"... jangan sampai ada barang yang tidak dibawa!" tutur Kak Aisyah di depan para peserta yang akan mengikuti kegiatan Persami besok.
"Ada pertanyaan? Jika tidak, maka saya akhiri." sambung Kak Putri menutup sesi instruksi. Aku sangat tidak sabar menanti persami besok. Sejak SMP, aku sudah sangat menggemari pramuka, setiap kegiatannya selalu berkesan untukku. Meskipun terkadang dipandang sebelah mata oleh sebagian orang, namun sebenarnya pramuka itu menyenangkan, kok.
"Bakal sibuk, nih." celetuk Tian tiba-tiba berada di sebelahku yang tengah duduk di dekat para peserta. Ya, kami akan menjadi panitia di kegiatan kali ini.

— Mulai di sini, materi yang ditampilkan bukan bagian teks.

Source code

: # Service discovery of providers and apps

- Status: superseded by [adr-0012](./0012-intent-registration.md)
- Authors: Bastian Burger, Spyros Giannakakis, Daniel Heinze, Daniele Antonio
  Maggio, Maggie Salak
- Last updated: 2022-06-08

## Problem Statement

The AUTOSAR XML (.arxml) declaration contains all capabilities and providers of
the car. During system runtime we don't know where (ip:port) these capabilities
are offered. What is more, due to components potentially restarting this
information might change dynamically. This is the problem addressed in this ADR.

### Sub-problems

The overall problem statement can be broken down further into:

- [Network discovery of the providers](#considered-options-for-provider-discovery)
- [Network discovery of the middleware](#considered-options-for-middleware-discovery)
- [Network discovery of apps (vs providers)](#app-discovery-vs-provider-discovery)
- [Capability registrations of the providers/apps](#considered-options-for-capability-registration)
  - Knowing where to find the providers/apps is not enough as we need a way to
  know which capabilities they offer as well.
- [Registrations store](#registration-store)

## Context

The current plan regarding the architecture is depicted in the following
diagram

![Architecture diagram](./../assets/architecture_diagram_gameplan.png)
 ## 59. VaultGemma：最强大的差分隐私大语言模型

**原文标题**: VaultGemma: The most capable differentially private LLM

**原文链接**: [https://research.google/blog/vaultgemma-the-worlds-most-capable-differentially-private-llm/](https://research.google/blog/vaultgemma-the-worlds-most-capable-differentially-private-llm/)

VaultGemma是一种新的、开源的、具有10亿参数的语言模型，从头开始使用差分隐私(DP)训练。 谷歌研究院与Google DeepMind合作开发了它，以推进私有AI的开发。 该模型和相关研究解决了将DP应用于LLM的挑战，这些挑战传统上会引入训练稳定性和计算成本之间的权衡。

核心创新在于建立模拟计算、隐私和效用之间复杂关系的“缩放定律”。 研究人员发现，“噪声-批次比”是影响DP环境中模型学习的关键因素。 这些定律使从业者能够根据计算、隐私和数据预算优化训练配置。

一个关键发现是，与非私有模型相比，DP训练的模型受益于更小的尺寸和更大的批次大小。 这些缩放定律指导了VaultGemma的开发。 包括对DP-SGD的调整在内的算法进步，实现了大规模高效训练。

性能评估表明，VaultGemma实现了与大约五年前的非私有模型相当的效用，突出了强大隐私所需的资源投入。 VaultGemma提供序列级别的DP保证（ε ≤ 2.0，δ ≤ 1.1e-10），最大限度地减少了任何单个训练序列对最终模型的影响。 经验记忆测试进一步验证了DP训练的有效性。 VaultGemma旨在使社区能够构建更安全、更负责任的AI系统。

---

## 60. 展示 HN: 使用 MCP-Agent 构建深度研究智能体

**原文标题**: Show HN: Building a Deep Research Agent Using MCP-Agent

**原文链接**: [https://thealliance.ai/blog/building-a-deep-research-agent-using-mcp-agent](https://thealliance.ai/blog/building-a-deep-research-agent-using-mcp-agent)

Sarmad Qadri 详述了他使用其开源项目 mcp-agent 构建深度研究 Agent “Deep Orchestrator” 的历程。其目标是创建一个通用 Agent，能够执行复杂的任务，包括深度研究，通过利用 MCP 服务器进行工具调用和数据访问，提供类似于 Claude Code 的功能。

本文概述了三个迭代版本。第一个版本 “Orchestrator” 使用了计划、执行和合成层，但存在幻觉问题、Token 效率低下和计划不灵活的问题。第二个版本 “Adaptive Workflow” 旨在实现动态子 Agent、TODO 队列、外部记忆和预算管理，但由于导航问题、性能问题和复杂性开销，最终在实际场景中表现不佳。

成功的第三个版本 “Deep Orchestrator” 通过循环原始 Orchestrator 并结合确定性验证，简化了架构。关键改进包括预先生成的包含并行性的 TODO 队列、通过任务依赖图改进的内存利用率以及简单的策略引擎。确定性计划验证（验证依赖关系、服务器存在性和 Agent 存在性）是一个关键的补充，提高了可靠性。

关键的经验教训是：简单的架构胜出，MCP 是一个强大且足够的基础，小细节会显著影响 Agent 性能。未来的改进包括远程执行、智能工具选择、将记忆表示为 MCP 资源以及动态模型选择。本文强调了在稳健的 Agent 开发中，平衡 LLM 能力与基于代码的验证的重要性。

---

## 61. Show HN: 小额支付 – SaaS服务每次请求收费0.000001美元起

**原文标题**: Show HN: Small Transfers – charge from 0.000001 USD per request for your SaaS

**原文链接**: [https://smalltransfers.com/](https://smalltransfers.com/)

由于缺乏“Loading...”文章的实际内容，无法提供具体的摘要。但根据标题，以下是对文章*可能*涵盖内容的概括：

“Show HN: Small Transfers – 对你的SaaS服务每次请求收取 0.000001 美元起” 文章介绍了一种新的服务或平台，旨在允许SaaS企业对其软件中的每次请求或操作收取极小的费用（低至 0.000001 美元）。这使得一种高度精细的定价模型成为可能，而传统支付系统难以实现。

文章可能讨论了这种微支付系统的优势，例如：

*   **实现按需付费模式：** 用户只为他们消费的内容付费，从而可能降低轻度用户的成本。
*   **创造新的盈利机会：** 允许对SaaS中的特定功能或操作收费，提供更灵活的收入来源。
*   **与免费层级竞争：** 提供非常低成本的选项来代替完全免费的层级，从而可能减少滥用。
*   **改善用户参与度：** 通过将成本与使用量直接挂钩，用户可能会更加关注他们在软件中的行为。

"Sibuk tapi seneng!" sahut Viola membalik kalimat Tian yang awalnya ungkapan keluhan menjadi sebuah motivasi.
"Nah, bener." ujarku menambahi.
"Calon pradana, mah, mana mungkin takut capek," sela Armin menyindirku. Aku tertawa bangga atas pujiannya.
"Gue maksudnya?" sahut Tian tidak terima. Kami tertawa bersama siang itu, tidak sabar sekali menanti kegiatan perkemahan ini.

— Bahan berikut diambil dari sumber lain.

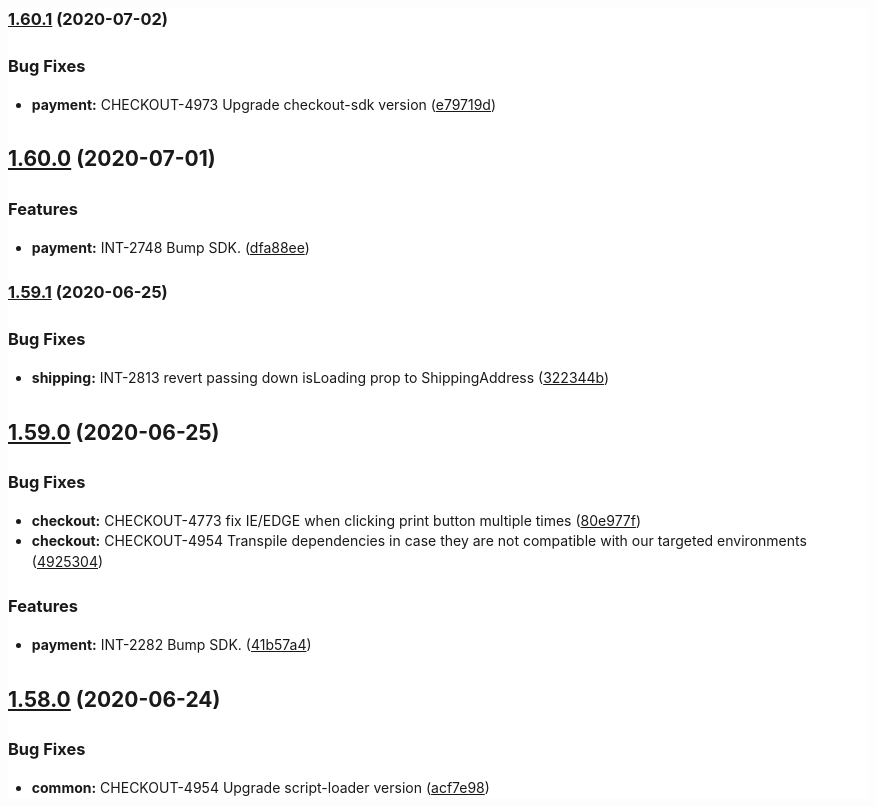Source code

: ### [1.60.1](https://github.com/bigcommerce/checkout-js/compare/v1.60.0...v1.60.1) (2020-07-02)


### Bug Fixes

* **payment:** CHECKOUT-4973 Upgrade checkout-sdk version ([e79719d](https://github.com/bigcommerce/checkout-js/commit/e79719d))

## [1.60.0](https://github.com/bigcommerce/checkout-js/compare/v1.59.1...v1.60.0) (2020-07-01)


### Features

* **payment:** INT-2748 Bump SDK. ([dfa88ee](https://github.com/bigcommerce/checkout-js/commit/dfa88ee))

### [1.59.1](https://github.com/bigcommerce/checkout-js/compare/v1.59.0...v1.59.1) (2020-06-25)


### Bug Fixes

* **shipping:** INT-2813 revert passing down isLoading prop to ShippingAddress ([322344b](https://github.com/bigcommerce/checkout-js/commit/322344b))

## [1.59.0](https://github.com/bigcommerce/checkout-js/compare/v1.58.0...v1.59.0) (2020-06-25)


### Bug Fixes

* **checkout:** CHECKOUT-4773 fix IE/EDGE when clicking print button multiple times ([80e977f](https://github.com/bigcommerce/checkout-js/commit/80e977f))
* **checkout:** CHECKOUT-4954 Transpile dependencies in case they are not compatible with our targeted environments ([4925304](https://github.com/bigcommerce/checkout-js/commit/4925304))


### Features

* **payment:** INT-2282 Bump SDK. ([41b57a4](https://github.com/bigcommerce/checkout-js/commit/41b57a4))

## [1.58.0](https://github.com/bigcommerce/checkout-js/compare/v1.57.0...v1.58.0) (2020-06-24)


### Bug Fixes

* **common:** CHECKOUT-4954 Upgrade script-loader version ([acf7e98](https://github.com/bigcommerce/checkout-js/commit/acf7e98))
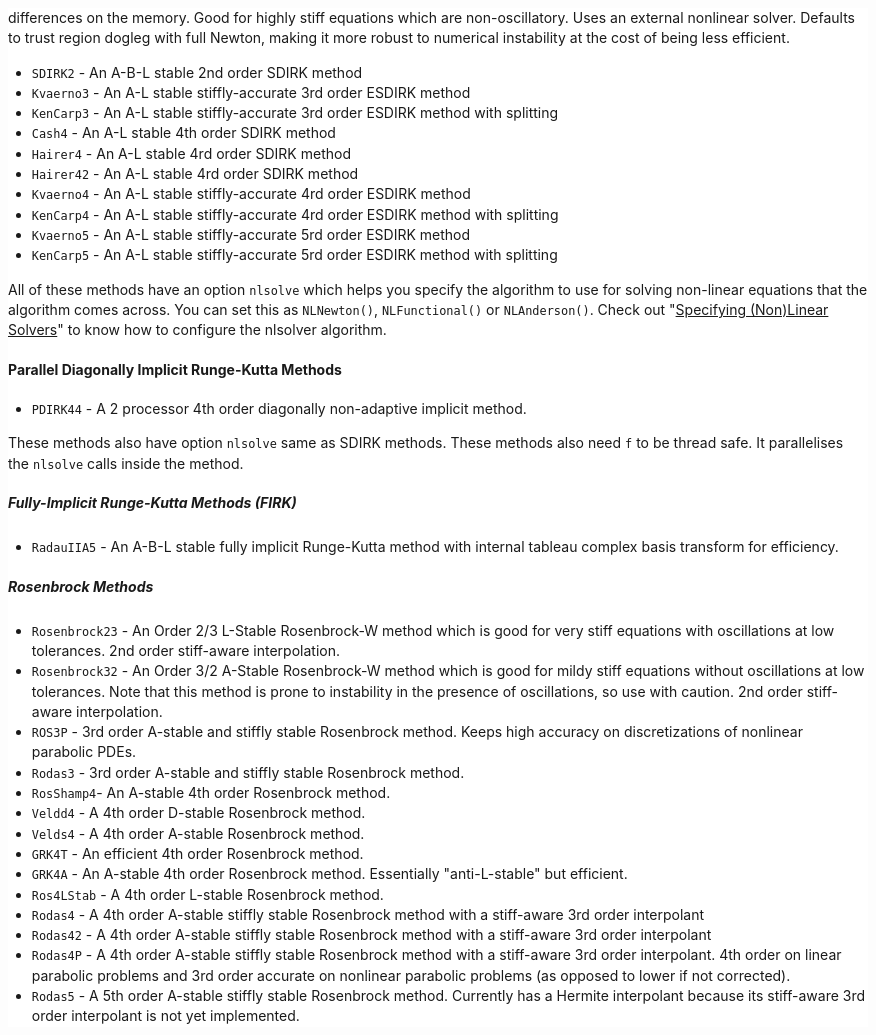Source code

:   differences on the memory. Good for highly stiff equations which are
  non-oscillatory.
  Uses an external nonlinear solver. Defaults to trust region
  dogleg with full Newton, making it more robust to numerical instability at
  the cost of being less efficient.
- `SDIRK2` - An A-B-L stable 2nd order SDIRK method
- `Kvaerno3` - An A-L stable stiffly-accurate 3rd order ESDIRK method
- `KenCarp3` - An A-L stable stiffly-accurate 3rd order ESDIRK method with splitting
- `Cash4` - An A-L stable 4th order SDIRK method
- `Hairer4` - An A-L stable 4rd order SDIRK method
- `Hairer42` - An A-L stable 4rd order SDIRK method
- `Kvaerno4` - An A-L stable stiffly-accurate 4rd order ESDIRK method
- `KenCarp4` - An A-L stable stiffly-accurate 4rd order ESDIRK method with splitting
- `Kvaerno5` - An A-L stable stiffly-accurate 5rd order ESDIRK method
- `KenCarp5` - An A-L stable stiffly-accurate 5rd order ESDIRK method with splitting

All of these methods have an option `nlsolve` which helps you specify the algorithm to use for solving non-linear equations that the algorithm comes across. You can set this as `NLNewton()`, `NLFunctional()` or `NLAnderson()`. Check out "[Specifying (Non)Linear Solvers](http://docs.juliadiffeq.org/latest/features/linear_nonlinear.html)" to know how to configure the nlsolver algorithm.

#### Parallel Diagonally Implicit Runge-Kutta Methods

- `PDIRK44` - A 2 processor 4th order diagonally non-adaptive implicit method.

These methods also have option `nlsolve` same as SDIRK methods. These methods also need `f` to be thread safe. It parallelises the `nlsolve` calls inside the method.  

##### Fully-Implicit Runge-Kutta Methods (FIRK)

- `RadauIIA5` - An A-B-L stable fully implicit Runge-Kutta method with internal
  tableau complex basis transform for efficiency.

##### Rosenbrock Methods

- `Rosenbrock23` - An Order 2/3 L-Stable Rosenbrock-W method which is good for very
  stiff equations with oscillations at low tolerances. 2nd order stiff-aware
  interpolation.
- `Rosenbrock32` - An Order 3/2 A-Stable Rosenbrock-W method which is good for mildy
  stiff equations without oscillations at low tolerances. Note that this method
  is prone to instability in the presence of oscillations, so use with caution.
  2nd order stiff-aware interpolation.
- `ROS3P` - 3rd order A-stable and stiffly stable Rosenbrock method. Keeps high
  accuracy on discretizations of nonlinear parabolic PDEs.
- `Rodas3` - 3rd order A-stable and stiffly stable Rosenbrock method.
- `RosShamp4`- An A-stable 4th order Rosenbrock method.
- `Veldd4` - A 4th order D-stable Rosenbrock method.
- `Velds4` - A 4th order A-stable Rosenbrock method.
- `GRK4T` - An efficient 4th order Rosenbrock method.
- `GRK4A` - An A-stable 4th order Rosenbrock method. Essentially "anti-L-stable"
  but efficient.
- `Ros4LStab` - A 4th order L-stable Rosenbrock method.
- `Rodas4` - A 4th order A-stable stiffly stable Rosenbrock method with a
  stiff-aware 3rd order interpolant
- `Rodas42` - A 4th order A-stable stiffly stable Rosenbrock method with a
  stiff-aware 3rd order interpolant
- `Rodas4P` - A 4th order A-stable stiffly stable Rosenbrock method with a
  stiff-aware 3rd order interpolant. 4th order on linear parabolic problems and
  3rd order accurate on nonlinear parabolic problems (as opposed to lower if not
  corrected).
- `Rodas5` - A 5th order A-stable stiffly stable Rosenbrock method. Currently has
  a Hermite interpolant because its stiff-aware 3rd order interpolant is not
  yet implemented.

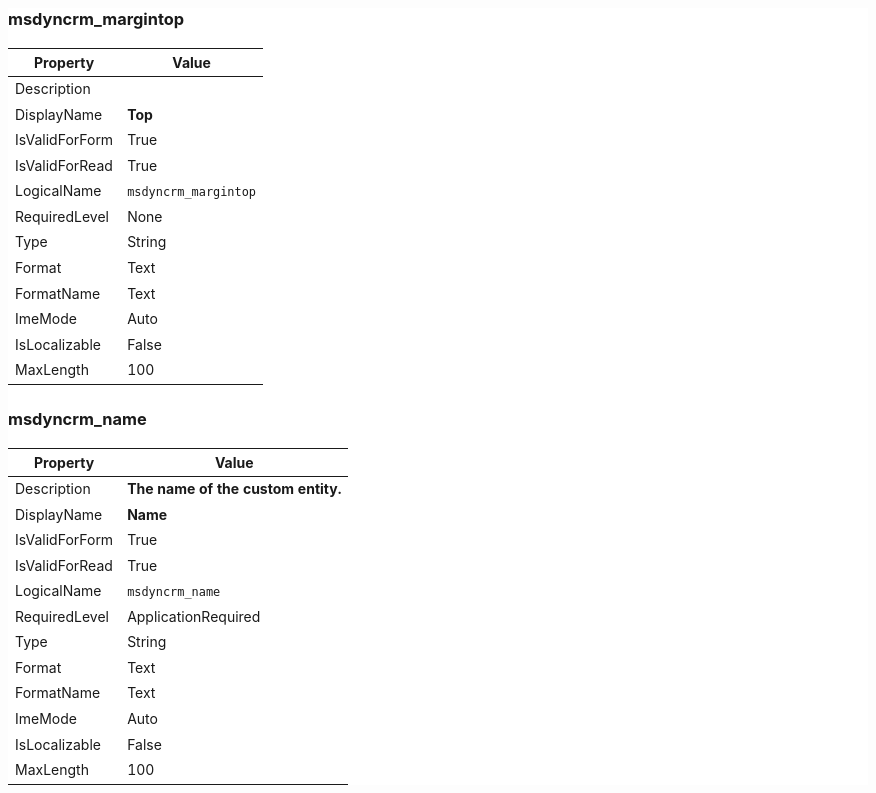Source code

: ### <a name="BKMK_msdyncrm_margintop"></a> msdyncrm_margintop

|Property|Value|
|---|---|
|Description||
|DisplayName|**Top**|
|IsValidForForm|True|
|IsValidForRead|True|
|LogicalName|`msdyncrm_margintop`|
|RequiredLevel|None|
|Type|String|
|Format|Text|
|FormatName|Text|
|ImeMode|Auto|
|IsLocalizable|False|
|MaxLength|100|

### <a name="BKMK_msdyncrm_name"></a> msdyncrm_name

|Property|Value|
|---|---|
|Description|**The name of the custom entity.**|
|DisplayName|**Name**|
|IsValidForForm|True|
|IsValidForRead|True|
|LogicalName|`msdyncrm_name`|
|RequiredLevel|ApplicationRequired|
|Type|String|
|Format|Text|
|FormatName|Text|
|ImeMode|Auto|
|IsLocalizable|False|
|MaxLength|100|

Siang berlalu. Di rumah aku mempersiapkan tas-ku untuk kegiatan besok pagi. Meskipun panitia, bukan berarti perlengkapan kami sepenuhya terfasilitasi oleh pihak sekolah. Setelah mencentang list-list barang bawaan, dering telefonku tiba-tiba berbunyi.
Aku mencari ke arah sumber suara. Aku lupa letak hp-ku setelah tidak kupegang selama beberapa jam hanya untuk menyiapkan barang bawaan. Saat kutemukan, deringnya telah berhenti. Rupanya Clara, ada apa dia menelfon malam-malam begini?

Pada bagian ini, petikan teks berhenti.